++++ Given data

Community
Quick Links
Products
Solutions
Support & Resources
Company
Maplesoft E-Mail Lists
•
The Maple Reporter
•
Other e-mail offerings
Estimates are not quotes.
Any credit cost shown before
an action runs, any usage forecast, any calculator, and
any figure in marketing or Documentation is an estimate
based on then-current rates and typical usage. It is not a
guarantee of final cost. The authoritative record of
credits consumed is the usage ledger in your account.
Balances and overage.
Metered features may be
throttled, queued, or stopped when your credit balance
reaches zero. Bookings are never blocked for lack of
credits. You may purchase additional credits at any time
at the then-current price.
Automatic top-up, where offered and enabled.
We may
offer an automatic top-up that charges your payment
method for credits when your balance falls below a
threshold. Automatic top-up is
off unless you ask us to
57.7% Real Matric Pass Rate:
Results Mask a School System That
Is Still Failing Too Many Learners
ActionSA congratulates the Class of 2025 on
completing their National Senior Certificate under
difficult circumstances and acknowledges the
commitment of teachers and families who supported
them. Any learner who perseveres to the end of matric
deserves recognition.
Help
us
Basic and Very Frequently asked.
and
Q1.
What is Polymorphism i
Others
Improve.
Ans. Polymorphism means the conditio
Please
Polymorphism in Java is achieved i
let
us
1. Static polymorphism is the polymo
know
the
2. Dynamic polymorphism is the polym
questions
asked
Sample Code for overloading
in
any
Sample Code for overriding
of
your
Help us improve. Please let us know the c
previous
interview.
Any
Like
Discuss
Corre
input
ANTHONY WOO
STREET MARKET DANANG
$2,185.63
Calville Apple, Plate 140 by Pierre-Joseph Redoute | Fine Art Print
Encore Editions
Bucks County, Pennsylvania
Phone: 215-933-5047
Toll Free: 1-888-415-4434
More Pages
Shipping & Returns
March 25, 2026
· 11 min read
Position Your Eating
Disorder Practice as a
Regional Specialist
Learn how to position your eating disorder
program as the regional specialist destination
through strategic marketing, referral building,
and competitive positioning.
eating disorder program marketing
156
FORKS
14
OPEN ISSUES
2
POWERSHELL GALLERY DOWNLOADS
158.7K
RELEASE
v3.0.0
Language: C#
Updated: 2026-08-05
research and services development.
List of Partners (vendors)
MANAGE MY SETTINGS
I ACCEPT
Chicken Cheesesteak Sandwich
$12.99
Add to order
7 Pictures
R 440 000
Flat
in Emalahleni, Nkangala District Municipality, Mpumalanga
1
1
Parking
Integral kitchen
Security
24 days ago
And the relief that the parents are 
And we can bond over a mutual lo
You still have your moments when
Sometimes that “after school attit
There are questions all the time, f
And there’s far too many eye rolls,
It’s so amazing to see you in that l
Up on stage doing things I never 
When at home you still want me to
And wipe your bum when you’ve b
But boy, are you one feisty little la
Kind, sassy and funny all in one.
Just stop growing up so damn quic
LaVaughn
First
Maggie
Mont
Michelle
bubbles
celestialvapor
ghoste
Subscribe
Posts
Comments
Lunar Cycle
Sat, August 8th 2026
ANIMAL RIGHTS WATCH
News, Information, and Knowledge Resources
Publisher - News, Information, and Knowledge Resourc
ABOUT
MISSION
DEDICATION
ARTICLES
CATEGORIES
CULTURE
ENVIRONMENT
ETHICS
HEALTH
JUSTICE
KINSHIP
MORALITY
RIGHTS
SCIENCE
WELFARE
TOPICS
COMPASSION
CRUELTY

++++++++

> Action item
In the lines above, spot each one that contains the word "usage" and copy it.

> Written answer
an action runs, any usage forecast, any calculator, and
based on then-current rates and typical usage. It is not a
credits consumed is the usage ledger in your account.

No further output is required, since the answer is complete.